Unfortunately, getting me, daylight, snow and photographer all outside at the same time proved impossible, so these FO shots are quite thawed. Plus, it is still bleeding cold, so it was a matter of running round the corner to the park behind our house, taking photos, running in to de-frost and change jumper, then running back.
Firstly, O W L S. Even ignoring the wonder of the owls, this is a very well written yoke pattern - I may use it for a plain jumper. I loved the waist-shaping at the back, though if it does mean the unworn jumper looks a bit like it has a bustle (this might be because I gave it an extra inc and dec set to accommodate the smaller row gauge and my over-average height) The owls are fun and cute, but the button-eyes give a pretty detail and though I'm wearing jeans here, it looks smart paired with a plain black skirt, grey tights and boots.
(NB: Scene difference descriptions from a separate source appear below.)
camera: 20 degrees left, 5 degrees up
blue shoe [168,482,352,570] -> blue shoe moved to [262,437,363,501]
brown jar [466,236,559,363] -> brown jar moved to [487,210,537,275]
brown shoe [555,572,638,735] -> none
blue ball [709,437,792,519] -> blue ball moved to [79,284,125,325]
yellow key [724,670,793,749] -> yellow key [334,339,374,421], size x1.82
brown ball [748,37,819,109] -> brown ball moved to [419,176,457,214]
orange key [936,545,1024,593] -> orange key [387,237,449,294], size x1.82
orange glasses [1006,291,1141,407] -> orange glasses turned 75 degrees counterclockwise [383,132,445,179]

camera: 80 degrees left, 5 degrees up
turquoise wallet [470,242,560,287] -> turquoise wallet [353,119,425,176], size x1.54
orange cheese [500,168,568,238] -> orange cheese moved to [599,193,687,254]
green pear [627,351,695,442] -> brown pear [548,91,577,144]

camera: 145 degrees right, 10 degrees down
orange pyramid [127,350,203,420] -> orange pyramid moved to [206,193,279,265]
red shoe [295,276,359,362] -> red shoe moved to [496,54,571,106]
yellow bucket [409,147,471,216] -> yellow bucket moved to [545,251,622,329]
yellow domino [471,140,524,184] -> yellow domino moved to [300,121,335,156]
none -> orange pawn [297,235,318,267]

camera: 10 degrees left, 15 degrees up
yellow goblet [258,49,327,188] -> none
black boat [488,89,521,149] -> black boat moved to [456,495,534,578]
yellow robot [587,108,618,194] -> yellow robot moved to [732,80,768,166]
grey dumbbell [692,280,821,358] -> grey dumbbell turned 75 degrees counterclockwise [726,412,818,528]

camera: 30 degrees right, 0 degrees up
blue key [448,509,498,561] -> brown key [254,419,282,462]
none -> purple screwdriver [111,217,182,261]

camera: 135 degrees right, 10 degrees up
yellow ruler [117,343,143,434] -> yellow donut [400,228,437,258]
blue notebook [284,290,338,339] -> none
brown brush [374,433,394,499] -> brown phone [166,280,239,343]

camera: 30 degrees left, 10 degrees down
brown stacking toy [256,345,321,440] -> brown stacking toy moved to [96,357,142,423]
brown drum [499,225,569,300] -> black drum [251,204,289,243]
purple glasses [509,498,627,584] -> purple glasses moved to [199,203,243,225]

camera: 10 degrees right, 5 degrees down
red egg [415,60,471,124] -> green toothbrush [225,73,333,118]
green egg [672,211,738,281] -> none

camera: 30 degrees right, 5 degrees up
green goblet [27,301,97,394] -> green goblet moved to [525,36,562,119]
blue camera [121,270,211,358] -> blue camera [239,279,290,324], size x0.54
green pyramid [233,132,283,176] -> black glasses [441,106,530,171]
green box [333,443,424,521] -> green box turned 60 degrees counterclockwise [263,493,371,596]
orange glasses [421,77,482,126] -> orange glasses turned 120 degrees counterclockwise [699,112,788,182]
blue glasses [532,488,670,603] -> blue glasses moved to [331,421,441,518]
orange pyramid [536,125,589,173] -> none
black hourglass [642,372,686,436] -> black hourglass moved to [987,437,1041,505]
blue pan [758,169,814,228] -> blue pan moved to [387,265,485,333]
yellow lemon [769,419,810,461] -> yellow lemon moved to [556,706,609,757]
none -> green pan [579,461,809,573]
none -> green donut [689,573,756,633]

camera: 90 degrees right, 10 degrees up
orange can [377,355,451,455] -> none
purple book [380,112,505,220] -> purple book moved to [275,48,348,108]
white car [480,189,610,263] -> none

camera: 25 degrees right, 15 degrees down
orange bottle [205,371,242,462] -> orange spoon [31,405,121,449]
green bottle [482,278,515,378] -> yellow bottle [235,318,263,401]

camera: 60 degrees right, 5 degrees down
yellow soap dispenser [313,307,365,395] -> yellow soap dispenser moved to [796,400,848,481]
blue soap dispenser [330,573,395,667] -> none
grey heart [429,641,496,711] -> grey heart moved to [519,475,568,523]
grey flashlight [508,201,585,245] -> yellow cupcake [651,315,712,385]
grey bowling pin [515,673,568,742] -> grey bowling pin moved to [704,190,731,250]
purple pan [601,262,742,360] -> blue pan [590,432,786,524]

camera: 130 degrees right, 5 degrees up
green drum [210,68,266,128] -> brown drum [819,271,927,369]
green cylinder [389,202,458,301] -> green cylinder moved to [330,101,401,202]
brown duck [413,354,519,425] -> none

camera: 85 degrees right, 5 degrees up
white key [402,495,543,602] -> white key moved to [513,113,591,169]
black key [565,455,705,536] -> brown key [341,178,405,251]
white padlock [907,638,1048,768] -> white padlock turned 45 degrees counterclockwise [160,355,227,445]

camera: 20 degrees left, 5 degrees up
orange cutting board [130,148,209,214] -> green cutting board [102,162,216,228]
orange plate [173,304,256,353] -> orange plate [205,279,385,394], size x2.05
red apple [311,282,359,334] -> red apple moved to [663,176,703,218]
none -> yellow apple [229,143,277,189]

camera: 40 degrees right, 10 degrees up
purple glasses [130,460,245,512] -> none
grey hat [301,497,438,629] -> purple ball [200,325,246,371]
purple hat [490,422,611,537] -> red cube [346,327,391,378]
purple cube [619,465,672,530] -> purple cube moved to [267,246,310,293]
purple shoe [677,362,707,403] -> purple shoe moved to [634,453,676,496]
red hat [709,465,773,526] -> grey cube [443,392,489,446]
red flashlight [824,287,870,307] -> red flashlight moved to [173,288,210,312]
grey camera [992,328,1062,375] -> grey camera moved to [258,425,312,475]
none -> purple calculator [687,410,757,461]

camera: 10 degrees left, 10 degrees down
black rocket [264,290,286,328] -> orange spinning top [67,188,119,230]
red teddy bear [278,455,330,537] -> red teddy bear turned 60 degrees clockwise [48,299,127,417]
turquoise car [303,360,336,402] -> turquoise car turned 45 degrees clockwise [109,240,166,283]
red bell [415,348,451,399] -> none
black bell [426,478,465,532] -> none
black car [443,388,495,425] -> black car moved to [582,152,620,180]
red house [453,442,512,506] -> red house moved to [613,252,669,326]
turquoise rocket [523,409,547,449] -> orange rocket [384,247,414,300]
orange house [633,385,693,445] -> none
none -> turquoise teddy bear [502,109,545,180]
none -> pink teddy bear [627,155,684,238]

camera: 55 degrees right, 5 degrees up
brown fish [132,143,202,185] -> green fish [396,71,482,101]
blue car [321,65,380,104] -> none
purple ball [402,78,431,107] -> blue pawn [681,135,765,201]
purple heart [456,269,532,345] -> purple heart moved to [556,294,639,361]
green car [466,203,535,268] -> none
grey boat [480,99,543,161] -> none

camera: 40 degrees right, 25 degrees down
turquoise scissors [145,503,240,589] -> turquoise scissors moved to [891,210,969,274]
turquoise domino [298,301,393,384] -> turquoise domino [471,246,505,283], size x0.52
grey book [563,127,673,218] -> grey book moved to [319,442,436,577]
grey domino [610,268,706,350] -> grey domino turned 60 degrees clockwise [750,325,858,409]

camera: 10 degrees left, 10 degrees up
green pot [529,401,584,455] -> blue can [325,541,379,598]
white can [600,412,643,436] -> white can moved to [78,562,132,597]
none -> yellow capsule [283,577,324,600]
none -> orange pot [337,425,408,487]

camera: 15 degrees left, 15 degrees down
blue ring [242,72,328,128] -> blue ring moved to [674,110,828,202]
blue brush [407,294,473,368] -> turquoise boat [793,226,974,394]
I wasn't sure the owls would be dramatic enough in lighter yarn, but I like them now they are all done and have eyes. I was also worried I’d run out of yarn as the seller only had five left, so I decided to err on the side of a smaller size. The result is tight, but works - I’d much rather this way that too big. I needed have worried about the yarn: I've got a ball to spare (I got the yarn on sale - even with the buttons, a very cheap project). The other worry was that I didn't suit yoked sweaters, but I'm actually quite pleased with it. Despite all these concerns, I was completely convinced by the pattern. Not just for those of us who read The Owl Who Was Afraid of the Dark too much as a child, a properly lovely jumper. Full stats on ravelry.
I also finished a purple tweed jumper (ravelry page here). But it's really plain, so I'll finish with a shot of some hot cherry pie I made last night instead. Because that's what we need in this weather. Warm jumpers and hot puddings.